Well it’s been a while since I wrote something, and even longer since I wrote something management-related. So I need to play a bit of catchup.
Programmer To Manager
Before I came to Portland, I was the software development director at ShopLocal, a Chicago-based startup that did a lot of growing, a lot of changing, graduated to medium-business status, did some acquiring, got acquired, and became a popular comparison shopping site, among other things. I was with ShopLocal for over 6 years and started out in 1999 as the (main/only) programmer, working in ASP, VB6, and COM+. The company grew & grew, and over the years I had the opportunity to move up in leadership roles, first as a team lead, then manager, then director.
Towards the end I still considered myself a technical person, but I didn’t do any programming, and instead dealt with staff, departments, projects, clients. It was an interesting transition, from programmer to manager, and when I left ShopLocal I thought it would be helpful if I wrote down some of the things I learned and/or struggled with, since I felt that there would be a lot of programmers & other techies who would become managers, some reluctantly, some willingly, some in order to get a pay bump, some to grow professionally, and some in order to stay employed.

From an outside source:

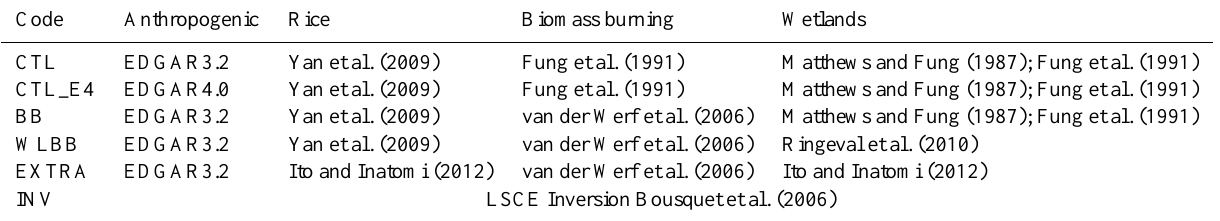
Table 1. The broad components of the methane emission scenarios. The anthropogenic category includes fossil fuel, industrial, animal, fire, waste and biofuel emissions. See Patra et al. (2011) for further details of how the emission scenarios were constructed.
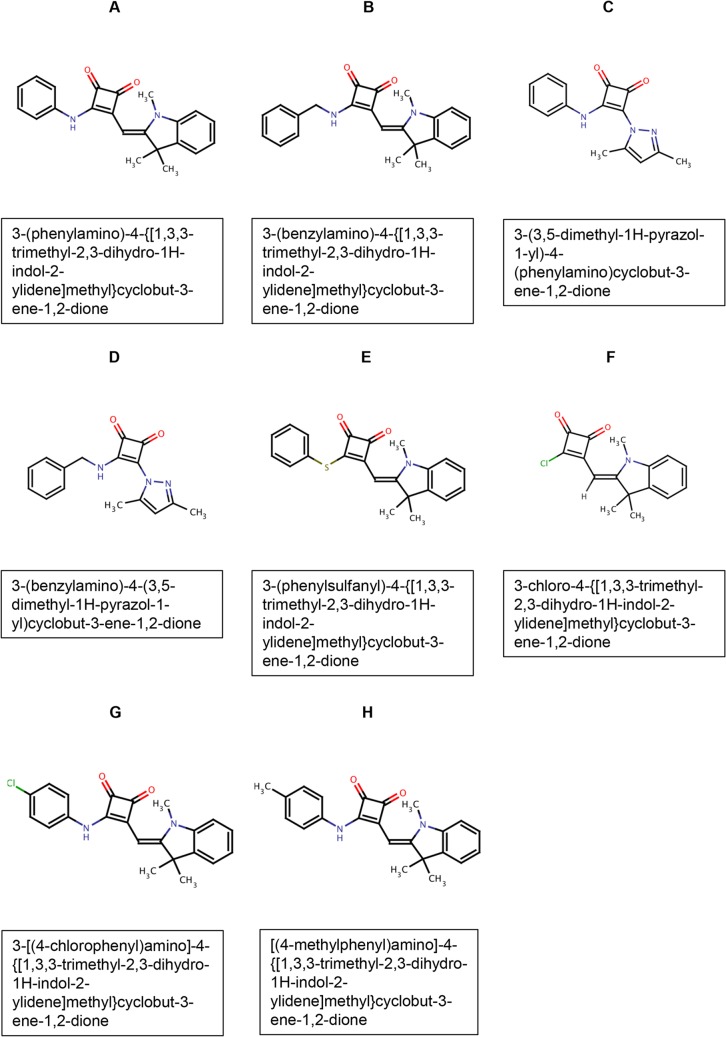
Compound structures.The compound name (A-H, see Table 2) is shown above each structure and its full IUPAC name in the box underneath.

Whew. Ok, that’s out of the way. Blah blah blah, I wanted to write stuff for new programmer-turned-managers. 🙂
New Managers Need a New Focus
Anyhow, if you’re a new IT manager, and you used to be a programmer or other technical person, you have a new focus and role that you need to bear in mind. I’ll just assume you used to be a programmer, but you can mentally substitute in what you used to do.
When you were a programmer, your goal was pretty much to produce code. Your personal technical productivity and effectiveness was the measure of how valuable you were to the company and how well you were doing your job. Sure you mentored others, worked on a team, collaborated on things, etc. But at the end of the day, it was mostly about how well you could produce.
As a manager, it’s different. The technical productivity and effectiveness of your department (or team, or group, or whatever) is the new measuring stick. You are judged on how well your team does as a whole — your personal productivity doesn’t matter.
Your personal level of technical productivity is of secondary importance. I can’t stress that enough, because many new IT managers (myself included) go through a phase where they’re trying to “be a manager” but also crank out code, and they sometimes find themselves doing programmer-type tasks because they are “better at it,” or they’re the only one who knows how to do it, or it’s fun, or it’s “only an hour” of work, or whatnot. Don’t fall into that trap.
To be a good manager, you need to make sure that your department is producing at optimum level. If you’re still cranking out code at a rapid clip, and everyone else in your department is under-utilized, or coding slowly, or putting out too many bugs, you have failed. It doesn’t matter if your personal code output is stellar.
Your Department is Like a Web Server
Think of it in terms of multithreaded applications, e.g. a web server. Web servers get tons of simultaneous hits, and their output is measured in requests per second. In order to have a fast web application, the total output of all involved threads is what matters. If you have one thread that’s really fast, and all the other threads are dog slow, that’s not as effective and scalable as if all threads are decently fast, but you can scale out to dozens or hundreds of threads.
You should keep that in mind as you ponder the question, “now that I’m promoted to manager, how can I be even more valuable to the company than before?” Because that’s the truth — you got promoted, and the last thing your company wants is for the IS department to get worse (other than an initial adjustment period). The irony is often really good programmers have an opportunity to get promoted to managers, which can be a big initial blow to the team’s productivity. So to be a successful programmer-turned-manager, how can you help the company produce even more software before, when you’re no longer coding as often or at all? The key of course is to ensure that your staff becomes more productive. Think of your staff as the threads of a multithreaded application, and work on ways that each of them can be more effective.
That may be harder than you think. If you were a good programmer, think about why you were good. Was it because you typed quickly? Was it because you knew the API and coding environment? Were you good at managing scope and detecting pitfalls ahead of time? Did you estimate well? As a manager, you’ll have an opportunity to teach your staff some of your tricks. Plus, you’ll probably be involved in projects enough to still utilize some of your skills (e.g. detecting project pitfalls).
Ok that’s probably enough rambling for now. Remember, you are now orchestrating a multithreaded application, and your goal is optimimum combined output. Don’t worry about the performance of a single thread (e.g. you) if the other threads (e.g. your staff) are doing poorly or average. Instead, focus on ways to make most or all threads better. You can cherry pick caveats to this, but you need to focus in the right direction first.